[Selected extract — start]
However, since 1991, it is estimated that 85% of Dagestani's wealth has been concentrated in the hands of 200 families, who employ a private army of 200,000 people as bodyguards, chauffeurs and bureaucrats. They live in a rich suburb ironically dubbed 'Santa Barbara'. The rest are left to starve. The average income in Dagestan is one-quarter of that of Russia as a whole. Eighty-five percent of youth are unemployed and lack proper education. Most of the wealth has been accumulated by members of the former Soviet ruling elite, who openly plundered Dagestan's resources. The state apparatus, nominally secular, has proved incapable of preventing this and has, more often than not, openly assisted the process. This applies also to the religious elite. Most mullahs have been bought-off by what are called the 'New Dagestanis'. One or two mullahs who resisted have been assassinated.


Not surprisingly given this situation, some especially young people in Dagestan, have rejected the secularism that they believe has incapacitated the state's ability to deal with the current crime and poverty. There has been a growth of support for more radical Islamic ideologies, including for the Wahabi sect. At the start of the decade, less than 2% of the population could be described as fundamentalists, now the figure is nearer 10%.

Support for the Wahabi sect is concentrated in the regions seized by Basayev's fighters. For that reason, he expected to be welcomed by the local population. Reality proved different. During the Chechen war, the Dagestanis had willingly put up refugee families in their homes. Now they are bitter that, in the name of Islam, fighters were sent to their villages in occupation. Insult was added to injury as locals, who had turned to fundamentalism in reaction to what they saw as the anarchic lawlessness of the new capitalist Dagestan, witnessed the behaviour of Basayev's fighters. One local described it: 'I saw these so-called believers, they don't take their shoes off in the mosque, they don't know how to pray and they drink vodka by the glassful. We don't need these Wahabis!' In reality, Basayev is little more than a bandit using Islam as a cover for his armed adventures.

Initially, many Dagestanis welcomed the Federal (ie Russian) army in to defend them from Basayev. Questions soon began to be raised, however, about the army's competence. In Moscow, the government was assuring the population that they had learnt the lessons of Chechnya and would only send professional troops. Generals continually stated that the decisive battle had been won. Yet the number of troops, now exceeding 30,000, sent to surround Chechnya can only be increased by using conscripts. Locals report that most Chechen fighters still have freedom of movement. Almost as if to prove their inability to beat back Basayev, the Russians announced they would arm the local population. This proved to mean handing weapons to the different private armies of Dagestan's ruling families.


The brutal approach of the Russian army also alienated many locals. If the local population saw the first intervention of Basayev as aggression, many saw his second as an attempt to defend his followers. Meanwhile, the Russian army use Blitzkreig tactics, with aerial bombing of villages that are thought to hold Chechen fighters.

Already people are beginning to suspect that Russia's ruling elite is using them once again as pawns in their own power struggle. The mayor of one of the regions seized by Basayev, for example, commented: 'I believe that the fighters were intentionally allowed to escape. Someone in Moscow obviously wants them to attack again'.

The situation is beginning to resemble that which led to the start of the Chechen war. Russia's ruling elite, with a former KGB chief as premier and the president so ill that he cannot even attend Raisa Gorbachev's funeral, are beginning to panic in the lead-up to elections. The atmosphere in the Caucasus is becoming very tense. Now Russian aircraft have started to bomb Grozny for the first time since the end of the war. Further provocations by the Russian army or secret services, or further incursions by Basayev, could mean an escalation into the second Caucasian war since 1991.
[Selected extract — finish]
[Records supplied — start]
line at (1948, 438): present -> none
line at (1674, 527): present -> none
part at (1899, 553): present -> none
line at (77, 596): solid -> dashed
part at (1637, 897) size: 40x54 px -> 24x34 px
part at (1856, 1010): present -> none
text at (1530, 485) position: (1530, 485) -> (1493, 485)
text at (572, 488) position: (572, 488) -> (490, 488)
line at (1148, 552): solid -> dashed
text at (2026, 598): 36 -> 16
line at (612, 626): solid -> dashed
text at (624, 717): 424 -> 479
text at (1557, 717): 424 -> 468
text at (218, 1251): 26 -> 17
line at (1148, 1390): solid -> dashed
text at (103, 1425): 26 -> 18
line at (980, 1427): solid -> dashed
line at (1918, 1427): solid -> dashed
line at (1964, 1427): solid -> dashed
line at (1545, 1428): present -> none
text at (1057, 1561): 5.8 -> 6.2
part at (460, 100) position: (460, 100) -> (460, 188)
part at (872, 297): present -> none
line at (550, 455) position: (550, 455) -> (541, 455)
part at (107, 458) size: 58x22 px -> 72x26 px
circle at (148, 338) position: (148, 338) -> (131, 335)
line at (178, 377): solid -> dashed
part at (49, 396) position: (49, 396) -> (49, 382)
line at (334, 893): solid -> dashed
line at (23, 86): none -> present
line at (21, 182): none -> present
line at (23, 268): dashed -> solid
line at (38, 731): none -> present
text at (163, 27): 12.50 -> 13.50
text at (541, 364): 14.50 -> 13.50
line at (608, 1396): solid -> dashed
[Records supplied — finish]
• **Activity**:
Retype the passage on Dagestan above from "Initially, many Dagestanis" up to and including "Dagestan's ruling families.".

• **Output of the exercise**:
Initially, many Dagestanis welcomed the Federal (ie Russian) army in to defend them from Basayev. Questions soon began to be raised, however, about the army's competence. In Moscow, the government was assuring the population that they had learnt the lessons of Chechnya and would only send professional troops. Generals continually stated that the decisive battle had been won. Yet the number of troops, now exceeding 30,000, sent to surround Chechnya can only be increased by using conscripts. Locals report that most Chechen fighters still have freedom of movement. Almost as if to prove their inability to beat back Basayev, the Russians announced they would arm the local population. This proved to mean handing weapons to the different private armies of Dagestan's ruling families.